The proportion of the supplemental new kaolin particles to metakaolin partides within the separation agent in the rotary kiln 6 depends on the grain size of the granulate to be expanded. For large grain sizes of the expandable glass granulate, i.e., 4 to 8 mm and 8 to 16 mm, only returned metakaolin particles are added to the separating agent, namely in a proportion of 12% to 15% of the total separation agent-granulate mixture. The finer the grain of the granulate to be expanded, the larger the proportion of separation agent as a whole, and of new kaolin particles in the separation agent. Thus, for an expanded-glass granulate-grain size of 0.1 mm to 0.3 mm, about 25% to 30% of kaolin separation agent will be required in the entire separation agent-granulate mixture, which represents a proportion of new kaolin particles to metakaolin particles ranging between 30:70 and 40:60.

The metakaolin particles with a grain size of under 50 μm, which are supplied by the production method discussed, can be used in combination with the expanded glass granulate particles that were classified by wind sorting in steps 10 and 11, i.e., those with grain sizes of 40 μm to 125 μm and 100 μm to 300 μm, as pre-fabricated aggregate mixtures for building material composites, such as tiling adhesive composites, as described by DE 103 15 865 B3, as was mentioned at the beginning.

Claims

1. A method for the production of metakaolin particles comprising the following method steps: preparing a lightweight expandable aggregate material in granulate form; adding kaolin particles to the lightweight aggregate as a separating agent; feeding the separating agent-granulate mixture through a kiln; exposing the separating agent-granulate mixture to thermal energy, in order to expand the lightweight aggregate material, with simultaneous calcination of the kaolin particles into metakaolin particles; and separating the metakaolin particles from the lightweight aggregate granulate.

2. Method according to claim 1, wherein the kaolin particles added consist of new kaolin particles and/or returned metakaolin particles.

3. Method according to claim 2, wherein the proportion of new kaolin partides in the total amount of the separation agent is anywhere up to 40%.

4. Method according to claim 2, wherein the separated metakaolin particles are not returned any longer, once their alkali oxide content has reached 12 mass %.
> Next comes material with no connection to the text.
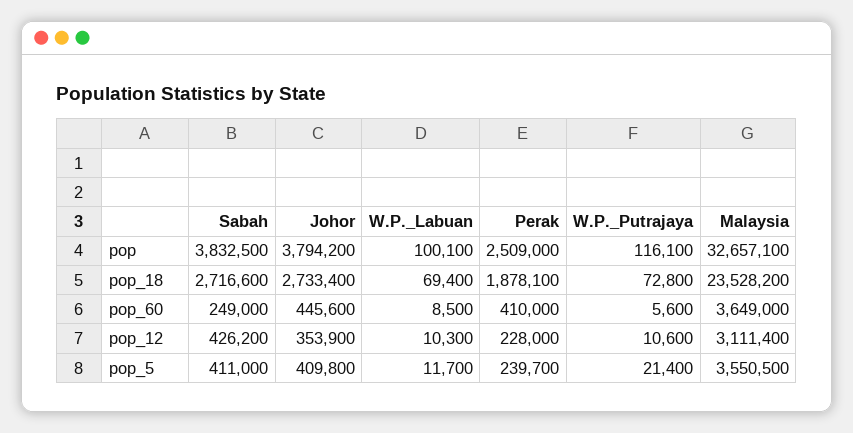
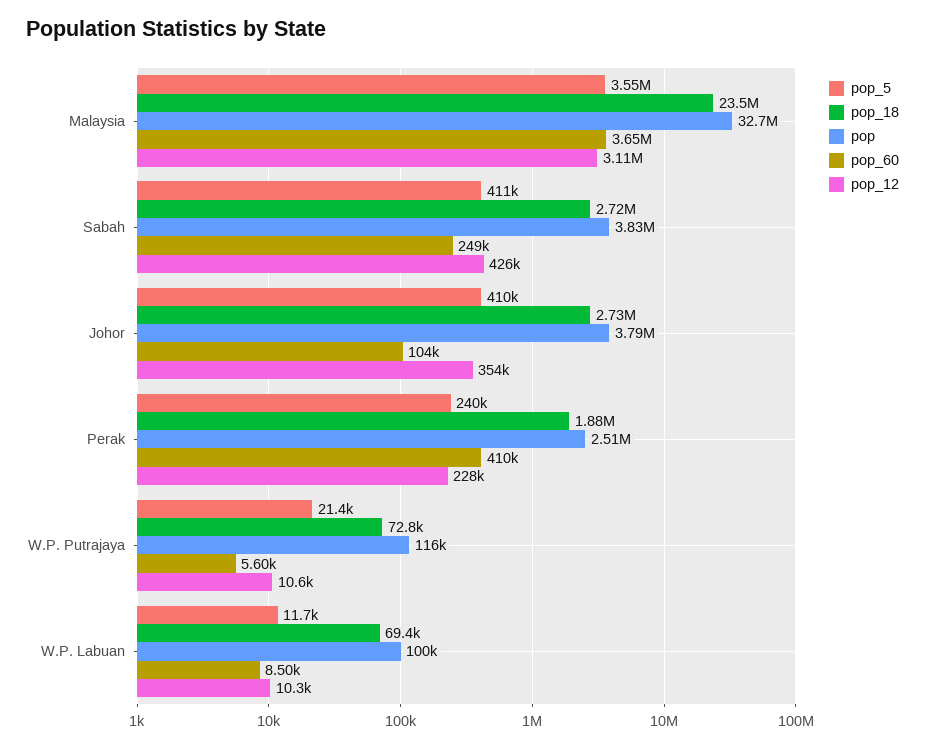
pop_60, Johor: 445600 -> 104000

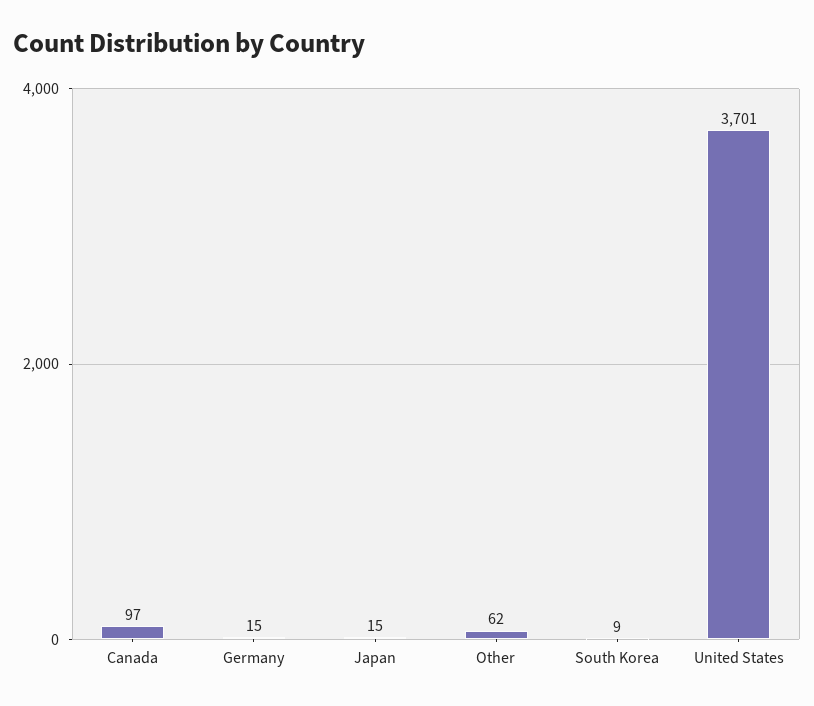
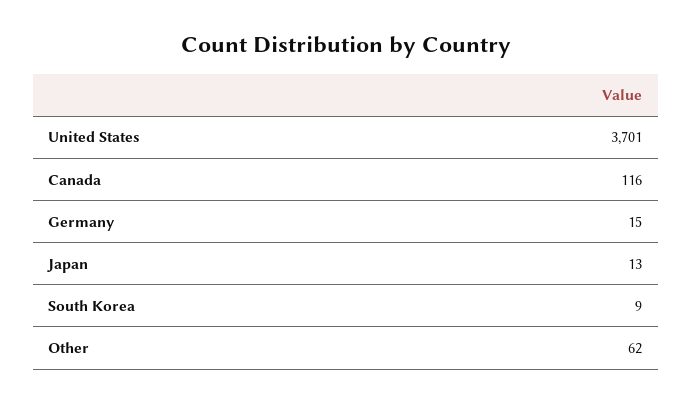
Canada: 97 -> 116
Japan: 15 -> 13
5. Method according to claim 2, wherein the new kaolin particles exhibit a high proportional content of aluminium oxide, preferably as high as 35 mass %.

6. Method according to claim 1, wherein the proportionate amount of kaolin particles in the total separating agent-granulate mixture is dependent on the grain size of the lightweight aggregate granulate and varying between 12% and 30%.
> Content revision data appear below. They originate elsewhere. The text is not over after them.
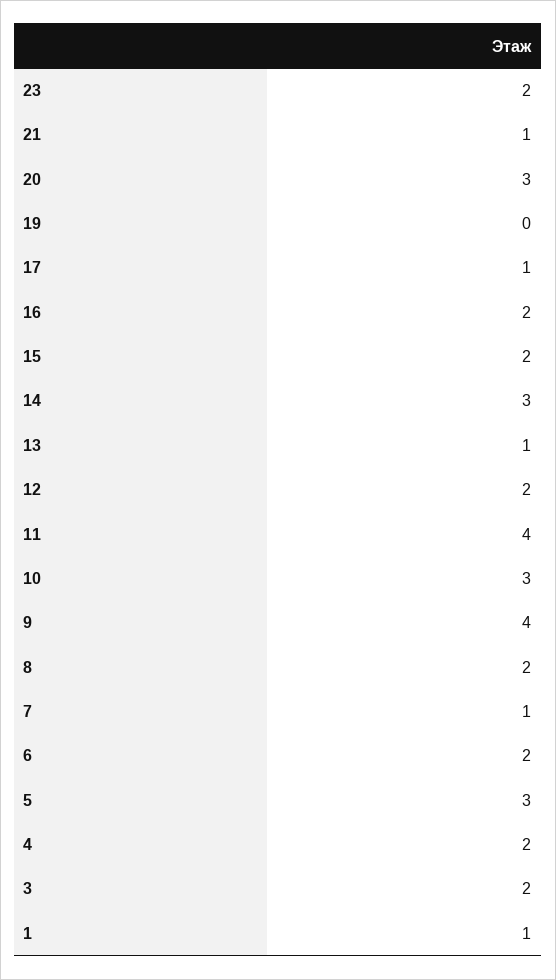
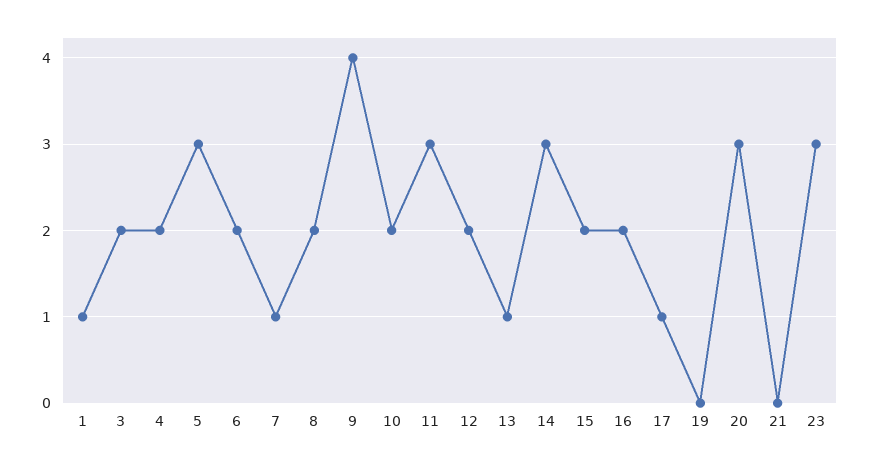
23: 2 -> 3
21: 1 -> 0
11: 4 -> 3
10: 3 -> 2

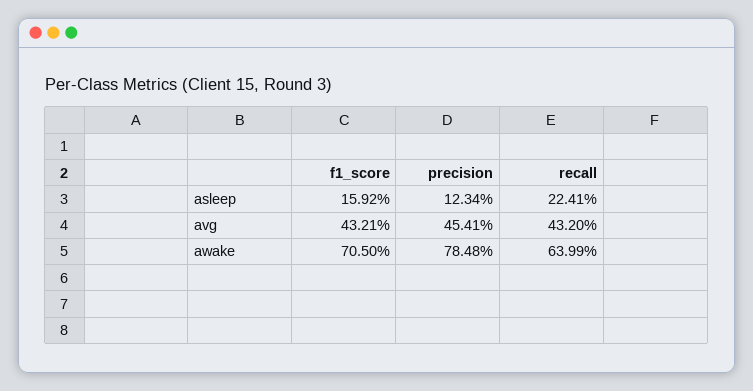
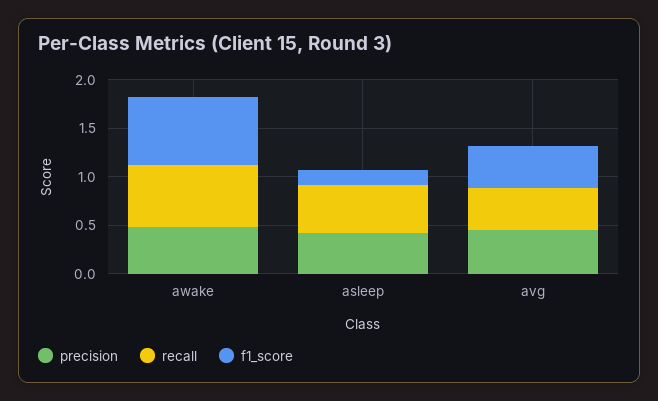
precision, asleep: 0.1234 -> 0.4
recall, asleep: 0.2241 -> 0.5
precision, awake: 0.7848 -> 0.5

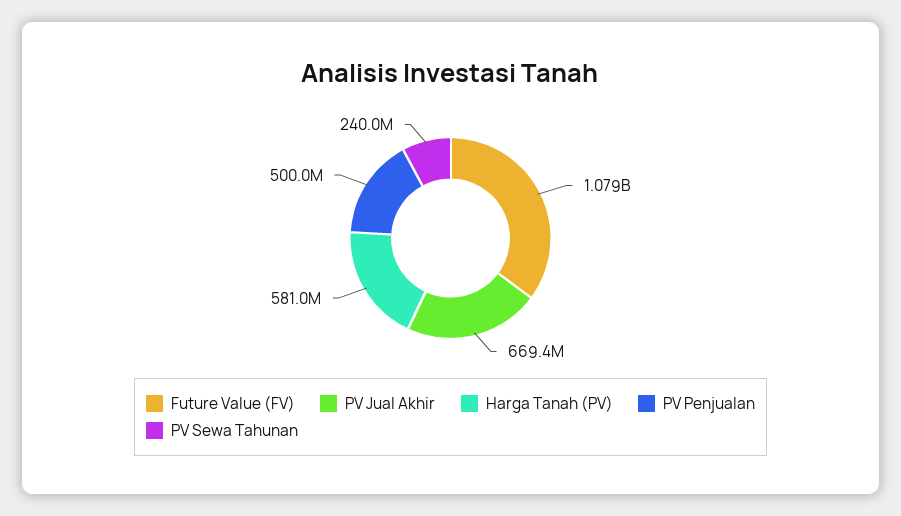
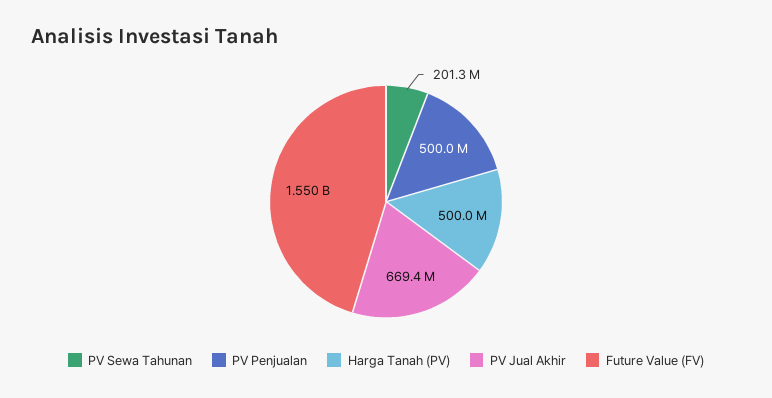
Future Value (FV): 1079000000 -> 1550000000
Harga Tanah (PV): 581000000 -> 500000000
PV Sewa Tahunan: 240000000 -> 201300000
7. Method according to claim 1, wherein the separation agent-granulate mixture is exposed to thermal energy at a temperature of 800° C. to 900° C. preferably being delivered in a continuously operating rotary furnace.

8. Method according to claim 1, wherein the metakaolin particles are separated in two stages.

9. Method according to claim 8, wherein the metakaolin particles are separated by air stream movement in a fluid bed cooler and by wind sorting.

10. Method according to claim 8, wherein the separated metakaolin particles exhibit a grain size below about 50 μm.

11. Use of the kaolin, which is employed as a separating agent in the process of expanding the lightweight aggregate material granulate and which, by thermal exposure according to claim 1, has been calcinated into metakaolin particles, as an aggregate material in building material composites, in particular, tiling adhesive composites.

12. Use according to claim 11, wherein the lightweight aggregate particles, which are produced in the same process with the metakaolin particles, are employed as pre-fabricated aggregate mixtures in building material composites, in particular, tiling adhesive composites.